Reproduce every line of each entry below word for word, without changing anything.

(Dataset records)
------

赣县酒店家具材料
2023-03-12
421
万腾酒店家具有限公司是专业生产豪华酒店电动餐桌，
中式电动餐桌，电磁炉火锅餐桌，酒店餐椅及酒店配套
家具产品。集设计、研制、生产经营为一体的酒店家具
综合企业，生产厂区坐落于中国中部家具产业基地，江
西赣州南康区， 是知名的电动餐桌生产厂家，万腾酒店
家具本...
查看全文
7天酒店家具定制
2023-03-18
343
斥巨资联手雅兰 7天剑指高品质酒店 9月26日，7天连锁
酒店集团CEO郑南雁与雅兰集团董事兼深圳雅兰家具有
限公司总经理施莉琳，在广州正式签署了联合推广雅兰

------

● TASK RESPONSE
赣县酒店家具材料
2023-03-12
421
万腾酒店家具有限公司是专业生产豪华酒店电动餐桌，
中式电动餐桌，电磁炉火锅餐桌，酒店餐椅及酒店配套
家具产品。集设计、研制、生产经营为一体的酒店家具
综合企业，生产厂区坐落于中国中部家具产业基地，江
西赣州南康区， 是知名的电动餐桌生产厂家，万腾酒店
家具本...
查看全文
7天酒店家具定制
2023-03-18
343
斥巨资联手雅兰 7天剑指高品质酒店 9月26日，7天连锁
酒店集团CEO郑南雁与雅兰集团董事兼深圳雅兰家具有
限公司总经理施莉琳，在广州正式签署了联合推广雅兰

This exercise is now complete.